# [INSTRUCTIONS FOR THE TASK]
In the records below, find the line that contains "TRANSPARÊNCIA" and the line that contains "ГОСУДАРСТВЕННОЕ БЮДЖЕТНОЕ". Set down exactly those lines and every line between them, and nothing more.

━━━━━ SUPPLIED DATA

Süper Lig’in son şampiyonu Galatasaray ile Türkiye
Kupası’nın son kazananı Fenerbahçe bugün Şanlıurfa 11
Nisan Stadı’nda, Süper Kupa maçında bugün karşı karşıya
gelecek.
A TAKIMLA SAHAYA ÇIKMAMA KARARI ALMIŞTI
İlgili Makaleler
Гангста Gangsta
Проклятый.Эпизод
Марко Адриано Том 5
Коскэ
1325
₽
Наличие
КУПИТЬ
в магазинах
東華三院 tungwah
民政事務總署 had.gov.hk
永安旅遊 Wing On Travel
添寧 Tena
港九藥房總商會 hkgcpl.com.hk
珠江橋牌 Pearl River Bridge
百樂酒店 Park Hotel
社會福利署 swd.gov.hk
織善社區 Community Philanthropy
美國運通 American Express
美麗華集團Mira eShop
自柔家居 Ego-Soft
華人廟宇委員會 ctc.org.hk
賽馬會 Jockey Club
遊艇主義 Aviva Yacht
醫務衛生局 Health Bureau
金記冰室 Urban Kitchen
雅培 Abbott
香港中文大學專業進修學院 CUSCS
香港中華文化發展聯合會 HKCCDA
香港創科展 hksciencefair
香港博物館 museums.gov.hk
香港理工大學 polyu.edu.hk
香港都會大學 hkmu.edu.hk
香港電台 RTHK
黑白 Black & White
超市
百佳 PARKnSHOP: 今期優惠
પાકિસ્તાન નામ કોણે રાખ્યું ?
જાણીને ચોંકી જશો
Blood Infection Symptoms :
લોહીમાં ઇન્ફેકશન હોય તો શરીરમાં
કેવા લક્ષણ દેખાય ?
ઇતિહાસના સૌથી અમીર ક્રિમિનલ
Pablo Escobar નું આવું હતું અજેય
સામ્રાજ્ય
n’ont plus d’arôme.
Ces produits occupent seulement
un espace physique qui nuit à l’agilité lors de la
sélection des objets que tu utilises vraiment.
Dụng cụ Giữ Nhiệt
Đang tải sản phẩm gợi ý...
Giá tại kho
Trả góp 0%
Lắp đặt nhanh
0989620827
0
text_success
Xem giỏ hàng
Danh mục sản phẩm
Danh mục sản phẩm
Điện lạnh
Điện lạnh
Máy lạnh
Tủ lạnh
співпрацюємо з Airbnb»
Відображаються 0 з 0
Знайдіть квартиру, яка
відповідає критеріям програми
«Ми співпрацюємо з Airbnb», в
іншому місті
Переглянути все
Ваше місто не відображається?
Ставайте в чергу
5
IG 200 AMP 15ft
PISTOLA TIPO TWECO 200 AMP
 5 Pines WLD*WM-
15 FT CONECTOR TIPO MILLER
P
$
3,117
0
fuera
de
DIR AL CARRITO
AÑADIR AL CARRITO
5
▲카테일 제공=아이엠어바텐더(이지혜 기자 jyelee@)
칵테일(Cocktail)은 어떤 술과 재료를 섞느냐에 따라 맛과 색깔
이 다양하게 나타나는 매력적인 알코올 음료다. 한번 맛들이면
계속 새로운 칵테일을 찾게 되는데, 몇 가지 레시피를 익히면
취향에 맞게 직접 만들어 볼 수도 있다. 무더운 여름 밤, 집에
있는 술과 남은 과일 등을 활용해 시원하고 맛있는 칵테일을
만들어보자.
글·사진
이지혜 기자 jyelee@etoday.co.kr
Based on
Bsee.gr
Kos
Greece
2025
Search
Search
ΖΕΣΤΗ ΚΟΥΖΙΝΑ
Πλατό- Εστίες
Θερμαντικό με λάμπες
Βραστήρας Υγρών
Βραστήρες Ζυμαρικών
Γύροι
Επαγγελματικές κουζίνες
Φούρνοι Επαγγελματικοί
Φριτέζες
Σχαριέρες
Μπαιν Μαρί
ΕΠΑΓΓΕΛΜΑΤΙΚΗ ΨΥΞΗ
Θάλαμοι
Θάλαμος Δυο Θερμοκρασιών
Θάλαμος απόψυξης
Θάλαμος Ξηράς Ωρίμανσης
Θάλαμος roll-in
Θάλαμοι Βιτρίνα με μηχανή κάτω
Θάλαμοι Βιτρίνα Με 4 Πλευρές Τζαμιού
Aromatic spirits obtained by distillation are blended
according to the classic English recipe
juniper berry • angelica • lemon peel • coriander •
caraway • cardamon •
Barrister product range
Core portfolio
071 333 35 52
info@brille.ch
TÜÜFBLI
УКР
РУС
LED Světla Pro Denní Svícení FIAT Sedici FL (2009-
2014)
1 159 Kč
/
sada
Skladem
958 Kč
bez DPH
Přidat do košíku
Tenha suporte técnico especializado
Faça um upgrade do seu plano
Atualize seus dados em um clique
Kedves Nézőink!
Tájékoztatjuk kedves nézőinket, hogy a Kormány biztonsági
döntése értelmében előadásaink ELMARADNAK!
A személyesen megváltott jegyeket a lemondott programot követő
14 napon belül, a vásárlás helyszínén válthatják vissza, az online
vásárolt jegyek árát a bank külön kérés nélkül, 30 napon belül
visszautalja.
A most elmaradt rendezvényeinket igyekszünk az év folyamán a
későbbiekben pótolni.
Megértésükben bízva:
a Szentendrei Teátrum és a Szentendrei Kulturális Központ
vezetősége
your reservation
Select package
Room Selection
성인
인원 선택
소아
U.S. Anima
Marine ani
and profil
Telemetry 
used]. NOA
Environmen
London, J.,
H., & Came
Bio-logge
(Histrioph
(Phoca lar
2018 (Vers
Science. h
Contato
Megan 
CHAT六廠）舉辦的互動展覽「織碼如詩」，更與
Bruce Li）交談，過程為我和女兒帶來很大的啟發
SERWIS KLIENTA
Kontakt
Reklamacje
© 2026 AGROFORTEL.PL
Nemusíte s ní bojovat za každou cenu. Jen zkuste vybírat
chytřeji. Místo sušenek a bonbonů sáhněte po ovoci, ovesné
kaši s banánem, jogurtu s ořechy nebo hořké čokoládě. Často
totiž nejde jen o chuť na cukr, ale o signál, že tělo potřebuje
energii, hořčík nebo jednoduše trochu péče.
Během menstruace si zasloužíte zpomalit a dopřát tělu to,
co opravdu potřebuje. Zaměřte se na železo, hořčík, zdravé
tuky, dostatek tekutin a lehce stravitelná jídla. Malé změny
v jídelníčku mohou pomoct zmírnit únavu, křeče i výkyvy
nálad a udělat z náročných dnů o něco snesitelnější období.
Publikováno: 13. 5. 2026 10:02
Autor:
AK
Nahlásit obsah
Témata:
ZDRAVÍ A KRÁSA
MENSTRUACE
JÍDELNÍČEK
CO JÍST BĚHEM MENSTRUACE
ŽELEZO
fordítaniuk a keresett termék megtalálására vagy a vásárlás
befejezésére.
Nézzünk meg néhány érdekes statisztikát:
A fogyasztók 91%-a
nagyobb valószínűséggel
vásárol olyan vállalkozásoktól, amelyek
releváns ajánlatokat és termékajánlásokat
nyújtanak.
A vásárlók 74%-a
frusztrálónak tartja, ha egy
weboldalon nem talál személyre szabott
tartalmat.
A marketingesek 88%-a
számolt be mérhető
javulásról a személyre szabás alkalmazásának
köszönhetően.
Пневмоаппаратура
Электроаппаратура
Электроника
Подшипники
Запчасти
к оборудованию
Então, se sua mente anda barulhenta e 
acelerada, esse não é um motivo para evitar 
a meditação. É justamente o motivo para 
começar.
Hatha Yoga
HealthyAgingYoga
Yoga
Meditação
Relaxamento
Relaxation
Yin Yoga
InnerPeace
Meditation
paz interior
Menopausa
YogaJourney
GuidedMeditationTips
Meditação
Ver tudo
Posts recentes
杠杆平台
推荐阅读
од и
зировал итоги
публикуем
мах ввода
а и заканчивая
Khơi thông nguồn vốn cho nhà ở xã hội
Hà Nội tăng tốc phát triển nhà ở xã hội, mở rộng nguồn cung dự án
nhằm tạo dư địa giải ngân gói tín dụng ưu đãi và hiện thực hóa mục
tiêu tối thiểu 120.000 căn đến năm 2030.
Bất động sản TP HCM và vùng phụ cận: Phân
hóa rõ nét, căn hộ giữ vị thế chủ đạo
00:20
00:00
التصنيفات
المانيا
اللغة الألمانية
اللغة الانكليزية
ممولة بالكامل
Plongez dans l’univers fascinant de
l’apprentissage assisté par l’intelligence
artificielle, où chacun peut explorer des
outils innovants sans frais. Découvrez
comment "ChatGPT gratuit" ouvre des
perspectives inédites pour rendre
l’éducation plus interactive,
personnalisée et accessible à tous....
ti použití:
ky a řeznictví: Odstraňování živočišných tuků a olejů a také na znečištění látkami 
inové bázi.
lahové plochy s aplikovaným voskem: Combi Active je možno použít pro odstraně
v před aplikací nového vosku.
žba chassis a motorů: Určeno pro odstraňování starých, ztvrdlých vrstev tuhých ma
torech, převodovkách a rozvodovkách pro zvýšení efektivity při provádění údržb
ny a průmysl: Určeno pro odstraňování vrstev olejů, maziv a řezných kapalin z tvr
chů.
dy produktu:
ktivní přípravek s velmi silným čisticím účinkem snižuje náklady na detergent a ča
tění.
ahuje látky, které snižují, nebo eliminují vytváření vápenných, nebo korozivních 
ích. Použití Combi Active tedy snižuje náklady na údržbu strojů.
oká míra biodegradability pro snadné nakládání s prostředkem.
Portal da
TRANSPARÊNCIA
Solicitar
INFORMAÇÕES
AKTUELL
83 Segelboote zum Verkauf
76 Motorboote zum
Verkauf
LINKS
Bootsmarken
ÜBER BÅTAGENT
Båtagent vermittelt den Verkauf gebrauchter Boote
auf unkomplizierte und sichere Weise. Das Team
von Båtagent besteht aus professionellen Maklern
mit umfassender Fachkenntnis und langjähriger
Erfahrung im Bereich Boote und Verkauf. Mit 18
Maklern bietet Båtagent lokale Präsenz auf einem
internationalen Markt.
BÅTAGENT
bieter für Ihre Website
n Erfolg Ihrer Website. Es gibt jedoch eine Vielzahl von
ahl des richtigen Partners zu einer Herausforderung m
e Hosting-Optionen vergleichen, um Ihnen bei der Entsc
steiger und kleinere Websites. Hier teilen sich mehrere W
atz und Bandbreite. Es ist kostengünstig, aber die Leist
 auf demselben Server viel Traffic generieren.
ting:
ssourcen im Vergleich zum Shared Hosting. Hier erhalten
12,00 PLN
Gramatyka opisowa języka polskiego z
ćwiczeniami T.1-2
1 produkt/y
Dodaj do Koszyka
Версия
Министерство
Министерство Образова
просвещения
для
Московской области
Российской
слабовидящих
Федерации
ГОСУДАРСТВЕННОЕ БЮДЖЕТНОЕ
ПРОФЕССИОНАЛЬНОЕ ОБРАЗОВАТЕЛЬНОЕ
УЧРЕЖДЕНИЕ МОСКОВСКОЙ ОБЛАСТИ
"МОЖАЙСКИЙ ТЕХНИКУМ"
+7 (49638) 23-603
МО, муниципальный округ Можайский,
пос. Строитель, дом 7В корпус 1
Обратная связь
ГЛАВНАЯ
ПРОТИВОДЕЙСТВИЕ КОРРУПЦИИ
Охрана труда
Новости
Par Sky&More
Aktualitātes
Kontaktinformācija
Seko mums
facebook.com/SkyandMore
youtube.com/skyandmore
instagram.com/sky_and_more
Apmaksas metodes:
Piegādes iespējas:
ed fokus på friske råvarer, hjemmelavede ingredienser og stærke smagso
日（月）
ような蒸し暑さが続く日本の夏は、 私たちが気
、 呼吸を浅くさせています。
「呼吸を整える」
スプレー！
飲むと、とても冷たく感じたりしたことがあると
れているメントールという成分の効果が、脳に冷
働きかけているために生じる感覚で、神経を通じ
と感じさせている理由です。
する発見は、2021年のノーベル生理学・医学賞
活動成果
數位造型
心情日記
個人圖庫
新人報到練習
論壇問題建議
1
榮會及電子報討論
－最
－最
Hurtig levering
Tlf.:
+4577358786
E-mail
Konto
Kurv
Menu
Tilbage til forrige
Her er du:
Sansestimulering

━━━━━━━━━━

# [ANSWER TO THE EXERCISE]
TRANSPARÊNCIA
Solicitar
INFORMAÇÕES
AKTUELL
83 Segelboote zum Verkauf
76 Motorboote zum
Verkauf
LINKS
Bootsmarken
ÜBER BÅTAGENT
Båtagent vermittelt den Verkauf gebrauchter Boote
auf unkomplizierte und sichere Weise. Das Team
von Båtagent besteht aus professionellen Maklern
mit umfassender Fachkenntnis und langjähriger
Erfahrung im Bereich Boote und Verkauf. Mit 18
Maklern bietet Båtagent lokale Präsenz auf einem
internationalen Markt.
BÅTAGENT
bieter für Ihre Website
n Erfolg Ihrer Website. Es gibt jedoch eine Vielzahl von
ahl des richtigen Partners zu einer Herausforderung m
e Hosting-Optionen vergleichen, um Ihnen bei der Entsc
steiger und kleinere Websites. Hier teilen sich mehrere W
atz und Bandbreite. Es ist kostengünstig, aber die Leist
 auf demselben Server viel Traffic generieren.
ting:
ssourcen im Vergleich zum Shared Hosting. Hier erhalten
12,00 PLN
Gramatyka opisowa języka polskiego z
ćwiczeniami T.1-2
1 produkt/y
Dodaj do Koszyka
Версия
Министерство
Министерство Образова
просвещения
для
Московской области
Российской
слабовидящих
Федерации
ГОСУДАРСТВЕННОЕ БЮДЖЕТНОЕ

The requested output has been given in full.